David Ferrer wrecked French hopes of a first male champion at Roland Garros in 30 years on Friday when he defeated Jo-Wilfried Tsonga 6-1, 7-6 (7/3), 6-2 in the semi-finals.
It was a crippling blow to the sixth seed who was out to match the feat of Yannick Noah, who last won the title for France in 1983.
But it was a richly deserved reward for outstanding perseverance on the part of 31-year-old Ferrer, who reached his first Grand Slam final in his 42nd appearance, by far the longest wait in the Open Era.
In the final, he has the daunting task of going up against fellow Spaniard and seven-time champion Rafael Nadal, who defeated world number one Novak Djokovic 6-4, 3-6, 6-1, 6-7 (3/7), 9-7 in the first semi-final.
Nadal leads their head-to-heads 19-4.
It will be the first all-Spanish final since 2002 when Albert Costa defeated Juan Carlos Ferrero.
"I am really happy to be in the final at Roland Garros. It's my first ever Grand Slam final," said Ferrer, who has yet to drop a set in the tournament.
"I am older, but more experienced. I am not too tired, so this is very important. To play the final against Rafael Nadal I need to be 100 per cent to be able to play good against him."
The match had been given top billing in France as the belief was growing that the popular Tsonga could end 30 years of French frustration on the red claycourts of Roland Garros.
The 28-year-old from the car-racing town of Le Mans revved up home hopes of a title win on Sunday with his straight sets demolition of 17-time Grand Slam winner Roger Federer in the quarter-finals.

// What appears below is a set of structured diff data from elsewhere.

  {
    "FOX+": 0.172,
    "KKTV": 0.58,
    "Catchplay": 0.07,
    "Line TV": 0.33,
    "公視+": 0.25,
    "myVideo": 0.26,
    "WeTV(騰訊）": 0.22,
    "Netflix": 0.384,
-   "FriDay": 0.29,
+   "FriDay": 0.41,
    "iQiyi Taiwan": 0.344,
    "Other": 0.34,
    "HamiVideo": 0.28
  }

But coming immediately after the marathon, five-set win by Nadal over Djokovic in the opening semi, there was a sense of anti-climax when the players marched out onto a half-empty centre court in the early evening sunshine.
The mood was not helped either when Ferrer made by far the better start, jumping out into a 4-0 lead in just 15 minutes.

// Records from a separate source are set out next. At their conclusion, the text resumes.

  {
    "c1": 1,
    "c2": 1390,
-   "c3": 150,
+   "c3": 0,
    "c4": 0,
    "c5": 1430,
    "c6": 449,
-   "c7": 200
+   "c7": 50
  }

The crowd chanted Tsonga's name in a bid to kick-start his match, but little was going right for the Frenchman who was playing in his first French Open semi-final in what was his sixth attempt.
He did have a break point in the following game, but failed to convert that as he found himself embroiled in a succession of punishing baseline rallies - bread and butter to a player like Ferrer.
The Spaniard, who lost to Nadal in last year's semi-finals, duly wrapped up the set 6-1 and Tsonga was left looking decidedly tight and unable to deploy his own big-hitting game.
Tsonga nosed in front at the start of the second set and that appeared to briefly unlock the door for the Frenchman as he broke to love in the following game.
He took a 3-0 lead, but Ferrer broke back to 3-2 with Tsonga hotly contesting a line call against him on break point.
A double fault from the home hero handed Ferrer another break to lead 4-3, but he handed that back in the next game with a couple of uncustomary unforced errors.
Tsonga hit long on set point at 5-4 and that proved costly as he dropped the ensuing tie-break 7/3 to go two sets to love down.
French hopes were fading fast and they dimmed even further early in the third set as Ferrer broke in the fourth game to lead 3-1.
That was all he needed as an increasingly frustrated Tsonga looked bereft of ideas and lost in his own thoughts, at one point forgetting to tell Ferrer he was serving with new balls.
Ferrer got to 5-2 up and won five points in a row from 40-0 down on Tsonga's serve to clinch the win.